I do not know whether the more qualified members here consider this question suitable for this site, but anyway here is a partial answer to your question (this a bit too long for a comment anyway). I think the set $E_2$ must contain an infinite number of elements.

Here is my reasoning. Let's first notice that the configurations you have written as $T_x$ correspond to giving an input $x-1$ to the machine. The first thing we can observe is that given a program with access to the function $F$ (defined in your original question) one can calculate the characteristic set corresponding to the set TOTAL. TOTAL being the set containing indexes of all (ordinary) programs that halt on every input. Similarly, given a program with access to the characteristic function of TOTAL one can compute the function $F$ (just observe that $H \le_T TOTAL$). Both of these reductions are relatively clear.

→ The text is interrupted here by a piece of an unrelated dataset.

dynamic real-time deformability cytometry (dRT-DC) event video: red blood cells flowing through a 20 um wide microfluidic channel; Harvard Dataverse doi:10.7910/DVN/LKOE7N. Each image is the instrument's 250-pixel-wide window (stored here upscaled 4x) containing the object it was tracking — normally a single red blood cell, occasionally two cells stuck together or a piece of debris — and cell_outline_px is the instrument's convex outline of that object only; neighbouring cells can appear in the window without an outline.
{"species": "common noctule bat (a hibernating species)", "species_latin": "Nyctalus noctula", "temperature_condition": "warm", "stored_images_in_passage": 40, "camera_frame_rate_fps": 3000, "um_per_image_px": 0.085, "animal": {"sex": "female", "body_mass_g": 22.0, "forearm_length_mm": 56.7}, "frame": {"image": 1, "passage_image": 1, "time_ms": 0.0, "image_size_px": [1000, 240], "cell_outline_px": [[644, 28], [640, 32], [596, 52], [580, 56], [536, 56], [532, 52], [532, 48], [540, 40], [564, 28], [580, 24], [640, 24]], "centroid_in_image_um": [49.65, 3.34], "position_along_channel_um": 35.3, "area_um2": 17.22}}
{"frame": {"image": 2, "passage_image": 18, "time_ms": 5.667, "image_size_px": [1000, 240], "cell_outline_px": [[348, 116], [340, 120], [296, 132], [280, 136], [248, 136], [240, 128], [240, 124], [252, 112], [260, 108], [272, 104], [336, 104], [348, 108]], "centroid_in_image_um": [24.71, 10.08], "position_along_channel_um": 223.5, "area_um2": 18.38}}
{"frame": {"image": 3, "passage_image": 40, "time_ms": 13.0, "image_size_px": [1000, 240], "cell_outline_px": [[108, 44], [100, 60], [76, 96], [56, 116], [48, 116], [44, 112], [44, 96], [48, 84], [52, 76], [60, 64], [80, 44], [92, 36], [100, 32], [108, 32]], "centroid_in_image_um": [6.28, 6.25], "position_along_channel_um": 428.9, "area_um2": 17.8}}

Now, it seems to me, the question we should ask is whether the function $F$ is $H$-computably bounded, where $H$ is the halt set. I think the answer should be in negative. Here is the reason. Suppose, by contradiction, that $F$ is indeed $H$-computably bounded by some function $F_B$. Then we can actually show that characteristic function of TOTAL is $H$-computable, or in other words $TOTAL \le_T H$ (which is indeed well-known to be false). To see this, suppose we have an enumeration of all ordinary programs (without access to any oracale). Consider any program with index $i$. We can simply use the halt oracle to check the halting of the given program for all inputs from $0$ to $F_B(i)$. Here $F_B$ is a function such that $F_B(x) > F(x)$ for all $x$. If the program loops on even just one of the given inputs, then we return 0/false (meaning the program with index $i$ isn't total). If the program halts on all inputs in given range from $0$ to $F_B(i)$, then we can actually return 1/true (meaning the program with index $i$ is total). The last sentence is basically true because if the program ever looped on any input it would definitely have looped on input $F(i)$, by definition of $F$. Yet we checked the values till $F_B(i)$, where $F_B(i) > F(i)$.  

Now, as to the question of why this means $E_2$ contains an infinite number of elements, I haven't thought it over rigorously, but the numerator in the fraction given in question is a function which isn't $H$-computably bounded while the denominator is a function which is $H$-computably bounded. So by analogy (assuming $f$ to be a function which isn't computably bounded) if I compare with a fraction such as $\frac{f(x)}{x^2}$, it seems 'obvious' to me that definining a set such as $\{\frac{f(1)}{1^2},\frac{f(2)}{2^2},\frac{f(3)}{3^2},\frac{f(4)}{4^2},.....\}$ will contain an infinite number of elements (I have assumed rounding to lower integer after division). This should be made more rigorous though.